For years, many of these institutions have operated with legacy systems and more than a quarter still rely on technology that is either integrated into their core banking platforms or consists of a mix of internal and vendor solutions that are 5 to 10 years old.
Operational resilience and competitive edge
The motivation for this wave of modernisation is twofold. Nearly a third of banks report that cost efficiency and operational resilience are primary reasons for the upgrades. The objective is to implement systems that have improved functionality and lower operational costs.
Beyond operational improvements, there is a distinct competitive angle. The pressure from fintech companies and neobanks has compelled established banks to evaluate their service offerings.

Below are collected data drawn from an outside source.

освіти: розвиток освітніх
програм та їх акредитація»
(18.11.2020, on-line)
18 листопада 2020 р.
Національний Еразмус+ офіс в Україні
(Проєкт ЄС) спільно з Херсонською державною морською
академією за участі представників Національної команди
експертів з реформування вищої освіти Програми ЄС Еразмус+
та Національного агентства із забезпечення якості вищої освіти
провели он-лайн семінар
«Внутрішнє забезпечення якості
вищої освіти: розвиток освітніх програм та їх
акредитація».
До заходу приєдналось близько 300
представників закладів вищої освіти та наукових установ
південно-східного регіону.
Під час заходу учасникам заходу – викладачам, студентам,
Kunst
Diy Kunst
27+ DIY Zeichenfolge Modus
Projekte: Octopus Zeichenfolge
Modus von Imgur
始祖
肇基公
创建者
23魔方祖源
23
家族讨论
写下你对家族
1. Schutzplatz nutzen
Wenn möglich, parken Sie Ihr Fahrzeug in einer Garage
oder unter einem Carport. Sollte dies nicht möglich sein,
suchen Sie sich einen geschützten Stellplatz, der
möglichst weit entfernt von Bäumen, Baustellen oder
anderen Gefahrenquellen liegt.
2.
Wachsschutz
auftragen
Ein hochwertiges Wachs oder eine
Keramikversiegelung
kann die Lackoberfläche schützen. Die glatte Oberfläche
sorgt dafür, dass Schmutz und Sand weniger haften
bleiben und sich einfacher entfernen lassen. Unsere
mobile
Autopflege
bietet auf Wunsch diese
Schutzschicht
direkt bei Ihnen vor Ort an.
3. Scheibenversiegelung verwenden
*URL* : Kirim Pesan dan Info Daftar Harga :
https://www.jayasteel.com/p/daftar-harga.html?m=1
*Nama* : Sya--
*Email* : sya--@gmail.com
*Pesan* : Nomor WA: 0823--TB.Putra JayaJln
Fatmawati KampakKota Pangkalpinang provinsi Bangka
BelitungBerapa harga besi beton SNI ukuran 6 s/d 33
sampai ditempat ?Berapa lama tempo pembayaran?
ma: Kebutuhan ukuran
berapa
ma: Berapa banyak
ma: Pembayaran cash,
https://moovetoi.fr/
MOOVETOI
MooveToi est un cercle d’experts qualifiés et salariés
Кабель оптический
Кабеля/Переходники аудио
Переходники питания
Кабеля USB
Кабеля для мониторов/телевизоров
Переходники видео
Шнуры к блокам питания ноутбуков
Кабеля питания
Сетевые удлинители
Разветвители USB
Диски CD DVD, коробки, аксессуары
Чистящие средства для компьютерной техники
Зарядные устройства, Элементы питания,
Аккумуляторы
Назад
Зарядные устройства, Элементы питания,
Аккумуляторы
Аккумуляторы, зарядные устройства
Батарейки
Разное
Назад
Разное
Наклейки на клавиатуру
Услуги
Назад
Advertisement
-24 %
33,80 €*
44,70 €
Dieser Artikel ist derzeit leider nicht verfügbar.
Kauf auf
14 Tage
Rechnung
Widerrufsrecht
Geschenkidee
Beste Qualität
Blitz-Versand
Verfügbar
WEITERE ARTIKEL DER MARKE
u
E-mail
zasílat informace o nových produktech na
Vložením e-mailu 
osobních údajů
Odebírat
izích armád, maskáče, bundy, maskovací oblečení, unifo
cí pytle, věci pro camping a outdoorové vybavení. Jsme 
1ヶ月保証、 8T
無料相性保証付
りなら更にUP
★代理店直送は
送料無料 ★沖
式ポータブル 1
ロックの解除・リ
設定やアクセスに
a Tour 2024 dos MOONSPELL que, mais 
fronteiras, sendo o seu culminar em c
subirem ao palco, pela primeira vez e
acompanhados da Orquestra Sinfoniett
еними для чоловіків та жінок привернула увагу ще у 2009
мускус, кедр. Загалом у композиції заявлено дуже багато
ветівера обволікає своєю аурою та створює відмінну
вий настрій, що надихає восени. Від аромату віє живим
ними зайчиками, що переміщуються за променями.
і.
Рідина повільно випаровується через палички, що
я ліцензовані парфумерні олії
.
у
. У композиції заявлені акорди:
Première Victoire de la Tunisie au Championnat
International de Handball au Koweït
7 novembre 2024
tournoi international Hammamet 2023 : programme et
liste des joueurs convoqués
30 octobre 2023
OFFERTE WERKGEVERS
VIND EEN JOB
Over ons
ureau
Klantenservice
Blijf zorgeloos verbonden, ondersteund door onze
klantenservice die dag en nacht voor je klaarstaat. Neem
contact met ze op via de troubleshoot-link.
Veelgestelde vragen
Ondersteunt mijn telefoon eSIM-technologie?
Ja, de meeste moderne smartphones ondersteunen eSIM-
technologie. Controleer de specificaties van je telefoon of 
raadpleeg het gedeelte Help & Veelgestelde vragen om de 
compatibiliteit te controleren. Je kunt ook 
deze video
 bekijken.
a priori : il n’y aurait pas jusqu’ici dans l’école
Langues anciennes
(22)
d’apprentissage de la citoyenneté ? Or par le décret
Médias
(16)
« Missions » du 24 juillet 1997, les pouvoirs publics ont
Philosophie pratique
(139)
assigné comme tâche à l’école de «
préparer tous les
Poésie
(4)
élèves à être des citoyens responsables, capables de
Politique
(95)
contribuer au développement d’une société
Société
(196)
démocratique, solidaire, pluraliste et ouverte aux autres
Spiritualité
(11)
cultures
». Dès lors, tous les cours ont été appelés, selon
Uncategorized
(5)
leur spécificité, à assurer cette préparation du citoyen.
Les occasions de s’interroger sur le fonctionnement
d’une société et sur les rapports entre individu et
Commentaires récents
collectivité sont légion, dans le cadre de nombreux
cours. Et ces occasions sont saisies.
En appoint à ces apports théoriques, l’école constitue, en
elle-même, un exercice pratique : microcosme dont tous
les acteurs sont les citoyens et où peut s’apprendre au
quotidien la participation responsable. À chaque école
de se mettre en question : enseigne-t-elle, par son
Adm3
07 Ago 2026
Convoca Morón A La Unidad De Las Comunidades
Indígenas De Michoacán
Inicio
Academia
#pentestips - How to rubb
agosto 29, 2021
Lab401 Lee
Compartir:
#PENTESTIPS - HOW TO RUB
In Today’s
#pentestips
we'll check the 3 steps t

When customers are accustomed to instant money transfers via smartphone apps, traditional banking services that take days to process are no longer competitive.
"The fifth edition of The Big Survey shows banks recognise that modernising payments is crucial to survival in the evolving payments landscape," says Vijay Oddiraju, Co-Founder and CEO of Volante Technologies.
Navigating vendor selection and legacy systems
Volante’s research also sheds light on the concerns of banking executives. The challenges are not just technical but also strategic.
Key concerns include:
- Vendor selection anxiety: 38% of banks state that choosing the right technology partners is their biggest concern, outweighing even cybersecurity risks or budget constraints
- Legacy system burden: More than a quarter of banks are hindered by outdated technology
- Skills gap worries: Around a third are concerned about possessing the necessary internal expertise to manage such a complex transition.
When considering cloud adoption, banks are proceeding with caution. The data shows 58% of banks are utilising a hybrid strategy that combines cloud-based and on-premises solutions. A quarter are still assessing their options while remaining primarily on-premises.
This measured approach is logical in a highly regulated industry where security and compliance are paramount. It also highlights the difficulty of overhauling large-scale systems and networks.
Regulatory deadlines add urgency
The year 2025 is regarded as critical for the banking industry. Impending regulatory deadlines and new legislation, such as SEPA Instant Payments and the SWIFT ISO 20022 messaging standard, are creating additional pressure for banks to proceed with modernisation.
"It's not only market competition and changing customer expectations that are impressing this urgency upon them: 2025 is a critical year for regulatory deadlines," Vijay explains.
This regulatory pressure introduces further urgency to what is already a critical business need. Banks that fail to modernise could face compliance issues while also losing market share to more agile competitors.
The readiness of banks to invest an average of US$1.5m in payment modernisation highlights how critical they view this transformation. The scale of these budgets also clarifies why institutions are being so careful in their choice of technology partners.
"For banks, the right partners are ones who will help them modernise their payments while lowering risk, improving ROI and helping them onboard new clients quickly," Vijay notes.
The winners in this race will be the banks that can successfully manage the transition while maintaining service quality and regulatory compliance. Those that do not adapt risk being left with outdated systems that cannot compete in an increasingly digital-first market.